I was sitting here thinking about all the changes were all about to endure. And while i am so excited for them, a huge part of me doesnt want to change one thing inperticular. I miss my husband so much. I want him so much. And although I get why he thinks we should live apart, it kills me. Im respecting his wishes, and praying for the day he wants to move back home.
I know hes got alot to face, and change too for him to be happy - and I hope hes working on that. I am busy doing all I said I needed to do as well... its been hard. But one day at a time! The time we spent together the last view days he was here - was so wonderful. Just how i want it to be always. I love the feeling, of knowing hes near, and that I am there when needed too! It amazes me how strong he is. And i hope someday he will realize hes soooo much stronger than he realizes. Truely Amazes me.
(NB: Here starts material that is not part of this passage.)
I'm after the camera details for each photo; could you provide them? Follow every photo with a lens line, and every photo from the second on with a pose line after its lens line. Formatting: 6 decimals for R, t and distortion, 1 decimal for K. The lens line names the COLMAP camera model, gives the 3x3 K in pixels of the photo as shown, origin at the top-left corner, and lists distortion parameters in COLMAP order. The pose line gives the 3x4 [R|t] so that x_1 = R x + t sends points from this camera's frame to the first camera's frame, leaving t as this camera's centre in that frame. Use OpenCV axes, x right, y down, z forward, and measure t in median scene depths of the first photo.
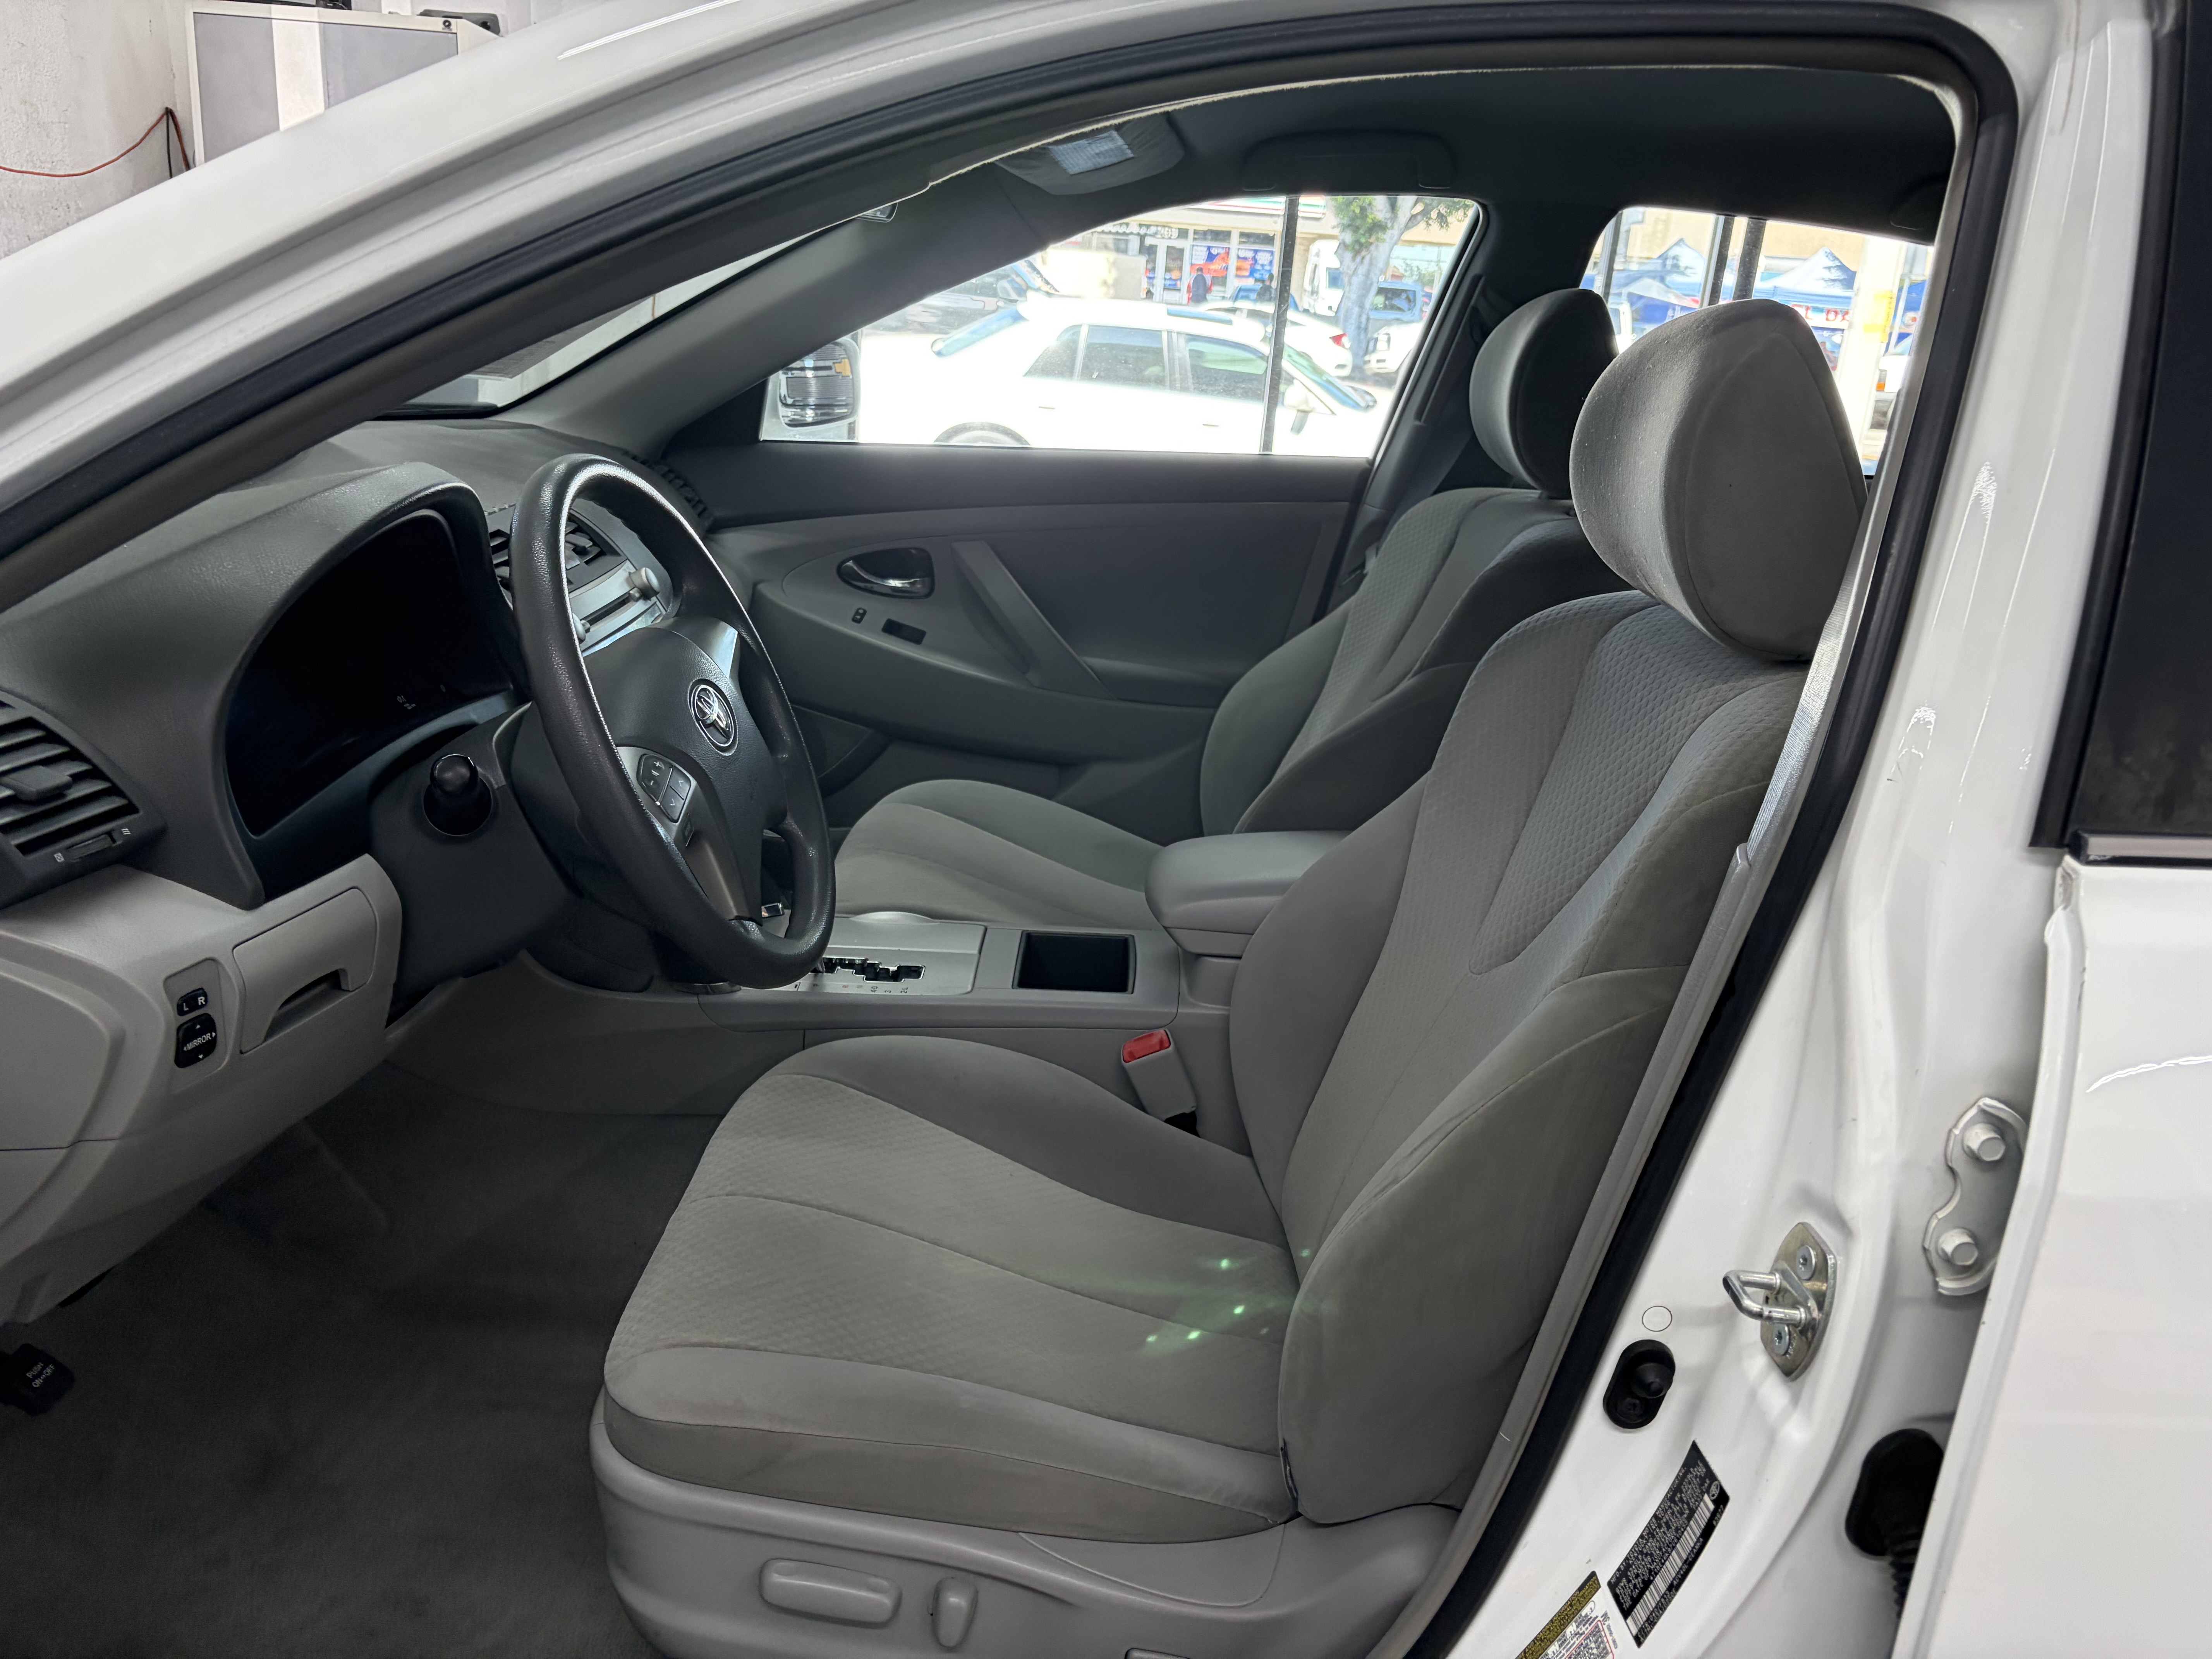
lens RADIAL K [[1691.6, 0, 1090.2], [0, 1691.6, 830.1], [0, 0, 1]] dist [0.038075, -0.040975]
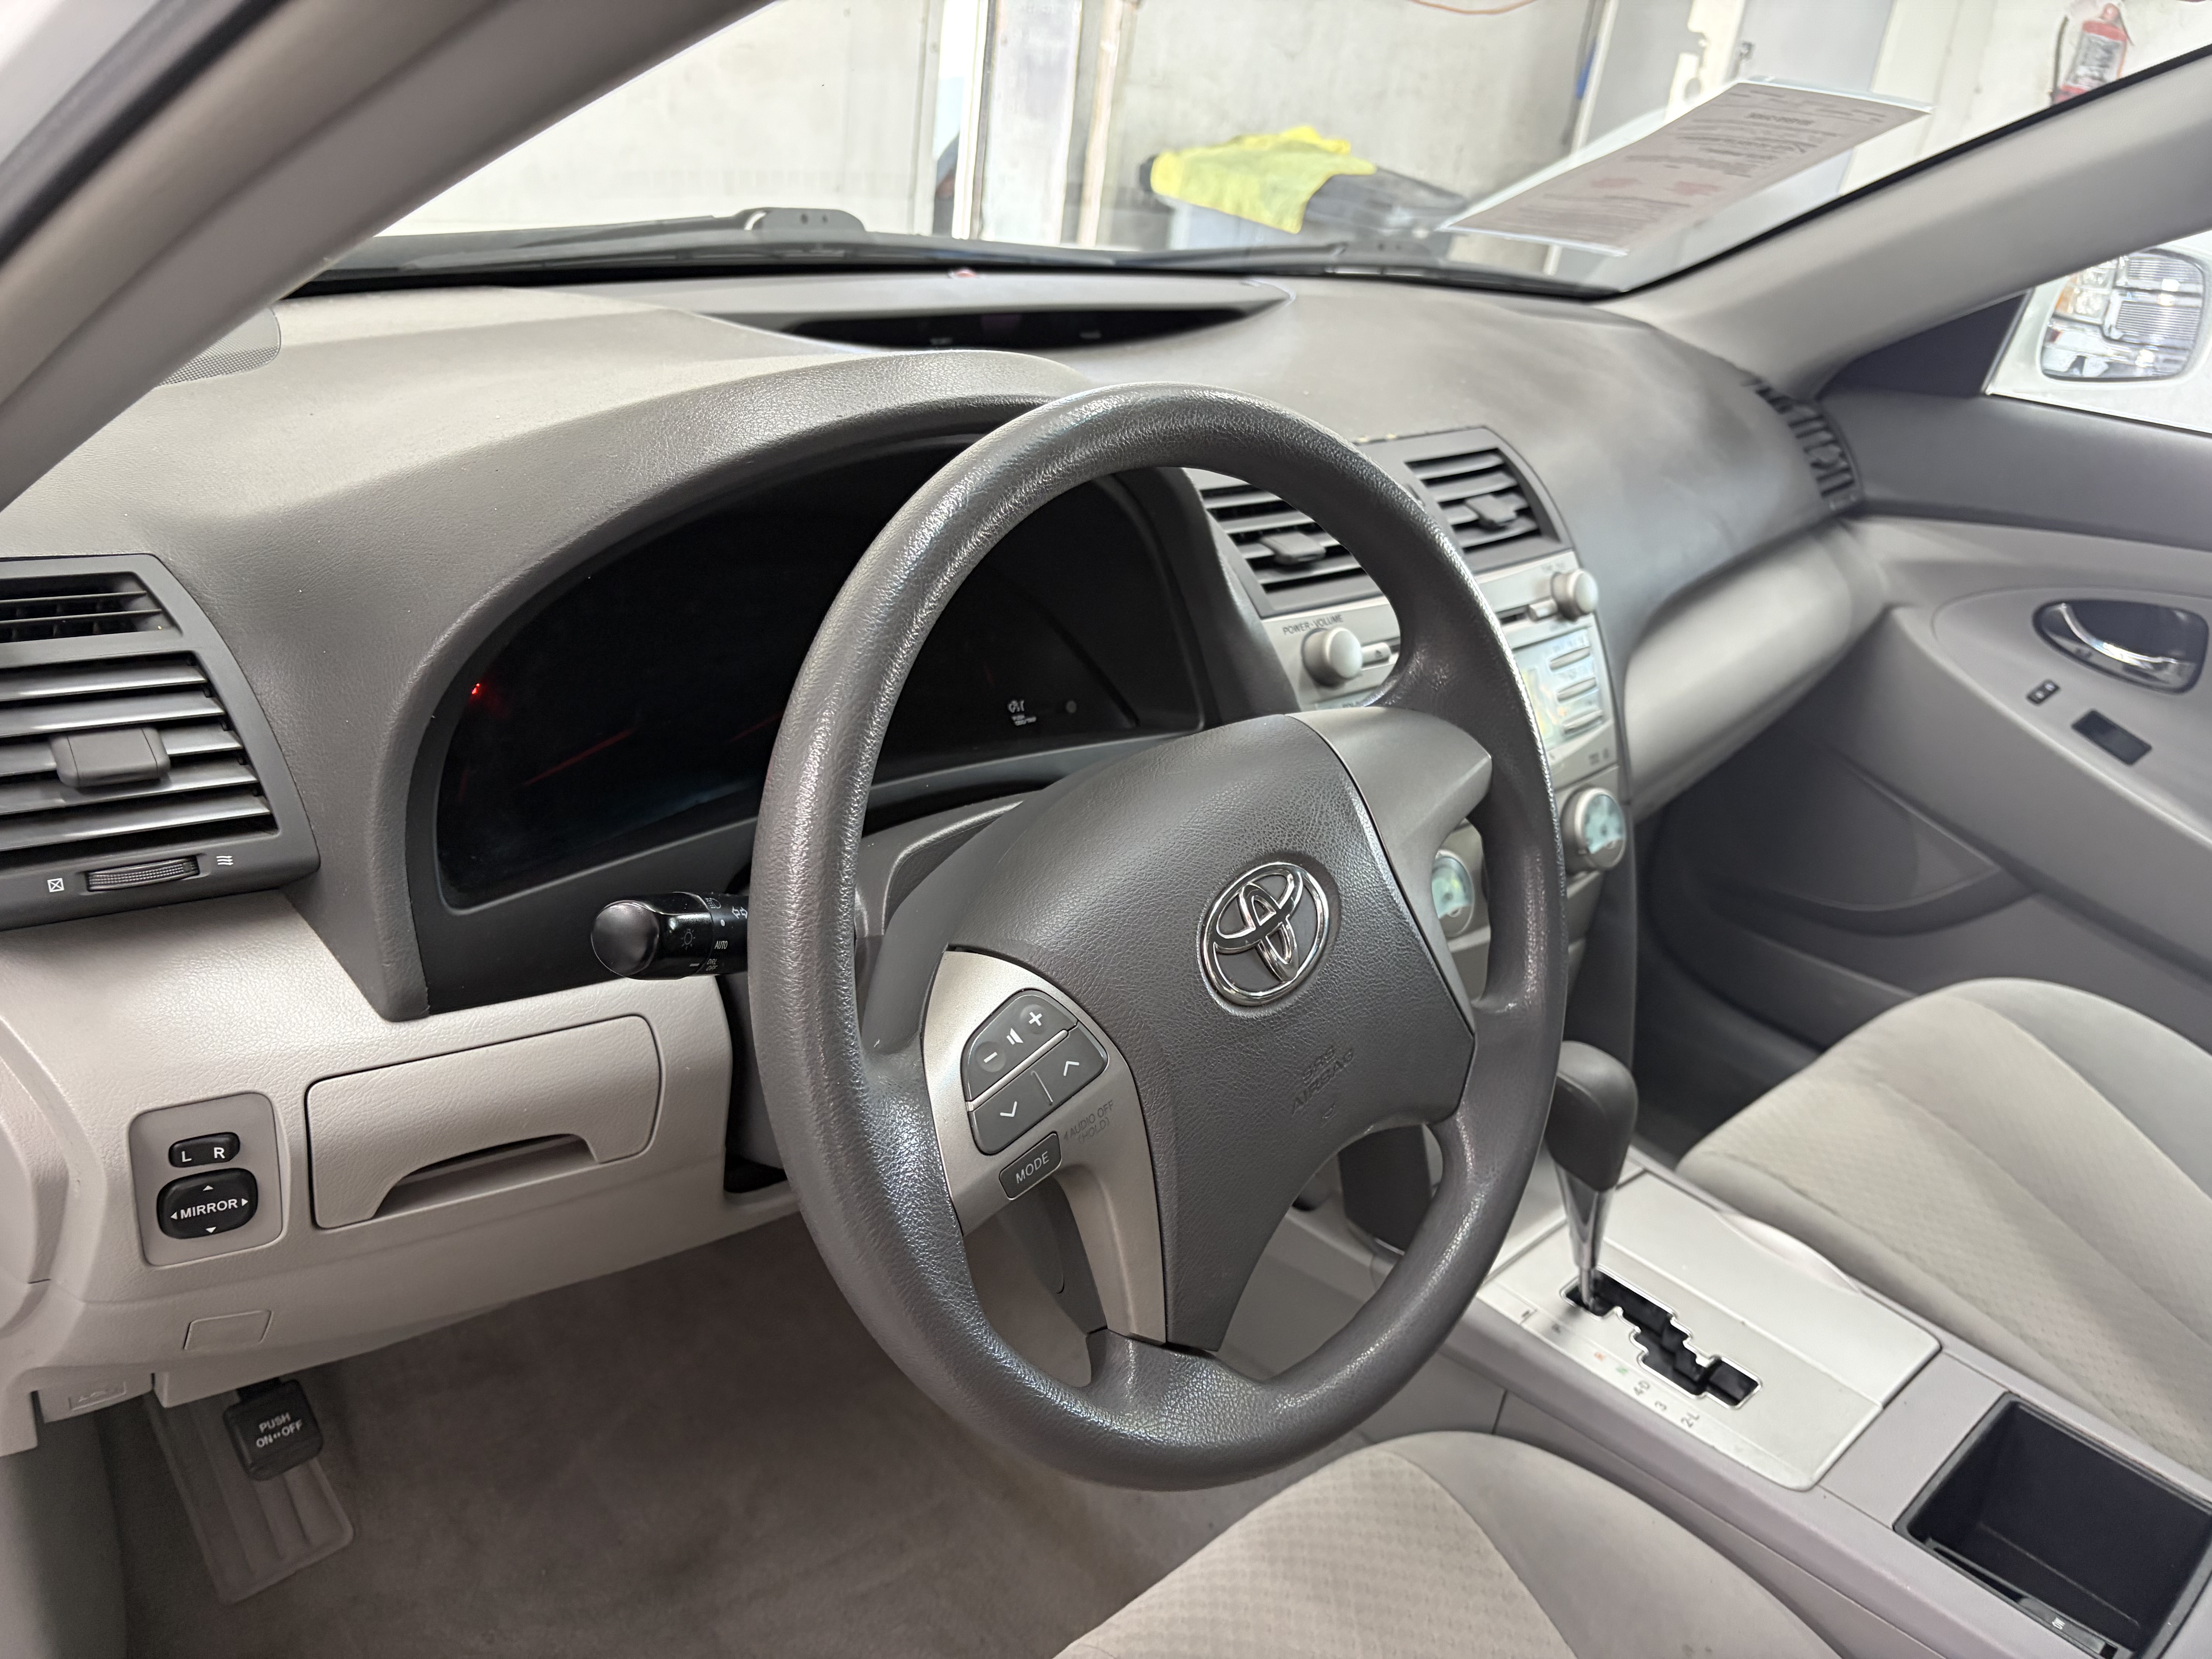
lens RADIAL K [[1680.0, 0, 1114.9], [0, 1680.0, 820.4], [0, 0, 1]] dist [0.031528, -0.022622]
pose [[0.709193, 0.324673, -0.625806, 0.027339], [-0.284047, 0.944002, 0.167860, -0.090257], [0.645262, 0.058713, 0.761702, 0.306403]]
Madaya and I move out of this house on the 10th for sure. Its gonna be different, Its gonna be hard but I think its gonna be worth it.
Im not giving up on my hopes, dreams, and wants.. and im going to keep fighting for him today, tomarrow and always. I want to see his dreams, hopes and wants too and look forward to those steps! The vows said till death do us part - not until seperation, depression, debt, fear or anything else does us part!
Im seriously anxious over some of this. Pitter patter and racing of my heart consumes me much of the day.